21 ottobre 2021
Aggiornato 22:00

Mutilazioni genitali rituali

Sottosegretario Martini convoca NAS e chiede indagini e ispezioni per individuare luoghi dove si praticano clandestinamente tali pratiche

Il Sottosegretario alla salute Francesca Martini ha convocato oggi i Carabinieri del Nas per concordare una serie di ispezioni e indagini su scala nazionale dirette ad individuare i luoghi dove si praticano illegalmente mutilazioni genitali a scopo rituale ed in particolare la circoncisione.

L’incontro è stato convocato subito dopo la notizia della tragica morte avvenuta ieri a Bari di un bimbo nigeriano di due mesi in seguito ad un intervento di circoncisione effettuato in casa senza l’adozione di idonee misure di natura igienico-sanitaria.
Per sradicare il fenomeno della circoncisione rituale praticata illegalmente nonché delle mutilazioni genitali femminili, che mettono a repentaglio la salute dei soggetti più indifesi, il Sottosegretario Martini si è impegnato a promuovere, presso i punti nascita e i pediatri, una capillare iniziativa di informazione e sensibilizzazione diretta alle etnie che ricorrono a tali pratiche.

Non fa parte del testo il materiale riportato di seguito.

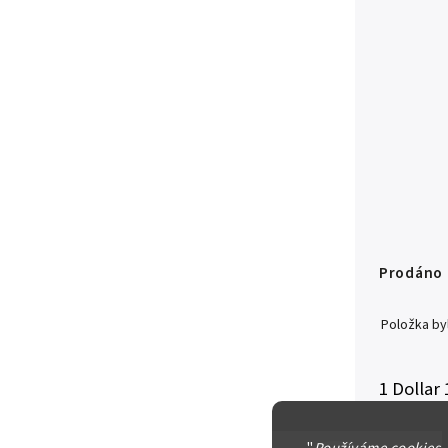
Prodáno
Položka b
1 Dollar
Ag 0,900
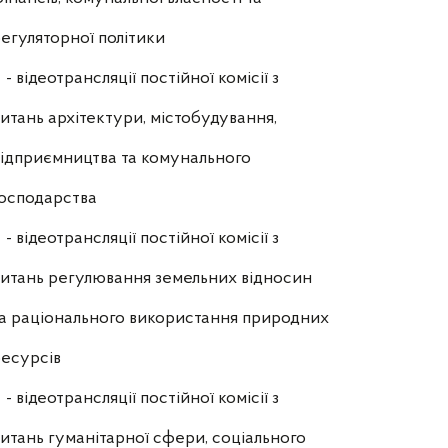
егуляторної політики
- відеотрансляції постійної комісії з
итань архітектури, містобудування,
ідприємництва та комунального
осподарства
- відеотрансляції постійної комісії з
итань регулювання земельних відносин
а раціонального використання природних
есурсів
- відеотрансляції постійної комісії з
итань гуманітарної сфери, соціального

A riguardo è prevista la produzione e la diffusione di opuscoli multilingue che conterranno le informazioni sui rischi per la salute connessi all’esercizio di queste pratiche rituali e le indicazioni sui luoghi dove possono comunque essere praticate nel pieno rispetto della normativa e delle condizioni igienico sanitarie.
Il Sottosegretario Martini ha organizzato, inoltre, in collaborazione con la Federazione italiana medici pediatri, un convegno di alto profilo scientifico che si terrà a Roma il prossimo 25 settembre e che sarà dedicato ai due bambini morti a Treviso e a Bari in seguito ad interventi di circoncisione effettuati al di fuori di strutture sanitarie e senza l’adozione di idonee misure igienico-sanitarie.